Ольга круглолицая румяная блондинка с пышными формами. Когда я прижимаюсь к ее теплому телу, кажется, съедаю сдобную булочку, утопаю в неге. Ольга – Душечка Чеховская. Когда она рядом с мужчиной, может волшебно преобразиться даже в неодушевленный предмет – в сдобную булку, например.

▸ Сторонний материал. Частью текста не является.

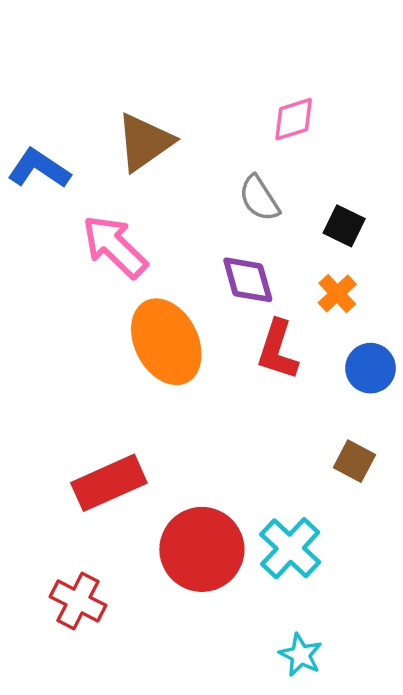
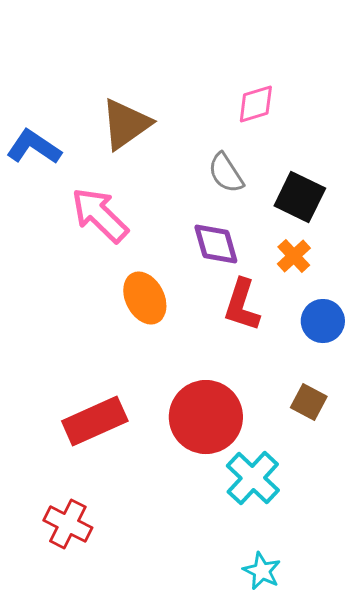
black square: (344, 226) -> (300, 197), size x1.4
orange ellipse: (166, 342) -> (145, 298), size x0.7
red circle: (202, 549) -> (206, 417), moved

…и я ее съел – по кусочкам, не торопясь, с прочной памятью любовных движений. Съел упруго, крепко, сытно. И мне стало ненадолго хорошо. Ушла привычная волна абсурда. Забыться ненадолго в любовном экстазе – это отодвинуть на время окутывающее пространство ничто. Тошнотворного, одинокого, желтого ничто, которое никогда не станет нечто.
2
…не умничаю. Говорю все как на духу. Жена ушла, оставила запах. И это уже нечто.
А до этого у меня гостило ничто. Я жил одиноко, больше того – месяц или полтора выходил только за продуктами. Иногда без маски. Ничто – это хлябь бесная. Омерзительная вещь. Тошнит, а не вырывается, знобит, а колеса не помогают. До глубин существа эта хлябь проникает, до метахондрий, до мембран, до туфелек.
И тогда превращаешься в животное. Да. Точно против воли, которой уже нет.